Good Grief is my other podcast that I’ve wanted to do for years but was only emotionally ready to start recording this summer, as I interview other comedians and public figures about life-changing loss in an attempt to normalize grief as we as a culture truly don’t understand it. Both are comedy podcasts, but understandably they have their serious moments. This Never Comes Up…has several episodes out now wherever podcasts are found and Good Grief will likely be out before this article runs (fingers crossed).

Is there a characteristic or quality that you feel is essential to success?
I came here understanding it would be an uphill battle. But I had a belief in myself, as well as an understanding that if I worked hard, said yes to opportunities, and sincerely supported other comedians that it would be that much easier. Two years later and I still believe all of the above to be true. It’s not that I think I lack comedic chops or talent, but I swear more opportunities have come because people know I’m reliable and supportive. I see many people lead with themselves and what people can do for them, and those people seem to lack friends and a sense of community that is so vital to finding success in the comedy world. Everyone I know who’s had some success was a team player and a supportive personality.

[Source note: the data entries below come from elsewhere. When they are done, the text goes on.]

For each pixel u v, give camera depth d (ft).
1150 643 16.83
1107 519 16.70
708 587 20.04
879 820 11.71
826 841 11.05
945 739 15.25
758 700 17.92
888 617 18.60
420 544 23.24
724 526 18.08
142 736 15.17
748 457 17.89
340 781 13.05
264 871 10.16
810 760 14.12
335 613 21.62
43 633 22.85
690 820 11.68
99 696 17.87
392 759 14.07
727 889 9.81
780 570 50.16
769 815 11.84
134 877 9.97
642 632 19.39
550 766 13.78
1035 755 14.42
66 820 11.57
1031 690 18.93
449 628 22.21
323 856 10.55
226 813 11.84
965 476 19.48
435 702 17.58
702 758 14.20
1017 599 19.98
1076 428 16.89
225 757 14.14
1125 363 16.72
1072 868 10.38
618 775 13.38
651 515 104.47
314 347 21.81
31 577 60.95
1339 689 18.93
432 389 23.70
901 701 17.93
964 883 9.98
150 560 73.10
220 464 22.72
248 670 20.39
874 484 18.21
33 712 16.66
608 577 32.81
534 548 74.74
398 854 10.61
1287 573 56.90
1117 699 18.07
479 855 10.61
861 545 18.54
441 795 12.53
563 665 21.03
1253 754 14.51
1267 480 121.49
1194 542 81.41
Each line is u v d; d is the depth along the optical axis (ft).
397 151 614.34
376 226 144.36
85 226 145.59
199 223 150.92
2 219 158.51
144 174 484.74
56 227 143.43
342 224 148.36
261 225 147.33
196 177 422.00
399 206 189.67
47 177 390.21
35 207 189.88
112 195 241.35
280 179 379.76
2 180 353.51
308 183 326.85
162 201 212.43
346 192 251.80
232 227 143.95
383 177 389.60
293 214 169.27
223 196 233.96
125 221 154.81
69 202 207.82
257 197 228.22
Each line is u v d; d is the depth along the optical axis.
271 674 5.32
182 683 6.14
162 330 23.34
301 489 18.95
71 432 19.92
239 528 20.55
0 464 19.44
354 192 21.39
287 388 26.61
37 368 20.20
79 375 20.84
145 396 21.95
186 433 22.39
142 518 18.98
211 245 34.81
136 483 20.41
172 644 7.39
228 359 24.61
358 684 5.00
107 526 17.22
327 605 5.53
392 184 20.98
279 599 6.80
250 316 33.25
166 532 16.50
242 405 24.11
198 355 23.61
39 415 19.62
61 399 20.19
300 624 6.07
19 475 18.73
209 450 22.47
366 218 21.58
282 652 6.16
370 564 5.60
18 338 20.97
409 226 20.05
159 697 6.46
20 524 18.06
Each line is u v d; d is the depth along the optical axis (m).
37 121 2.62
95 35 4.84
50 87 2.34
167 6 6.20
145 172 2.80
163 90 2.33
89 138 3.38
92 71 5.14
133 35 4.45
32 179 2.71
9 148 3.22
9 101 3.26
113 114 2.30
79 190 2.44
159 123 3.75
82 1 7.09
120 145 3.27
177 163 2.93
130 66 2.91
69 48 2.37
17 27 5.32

Creating your own work is something you MUST do too. Anytime I do something of my own, by myself or with people who are helping me with my creation, the comedic landscape gets that much easier for me to navigate because different and more congruent opportunities land in my lap. It’s a lot of hard work to do your own thing, but it’s rewarding and the easiest way to continue to work on what you find funny…which is the dream!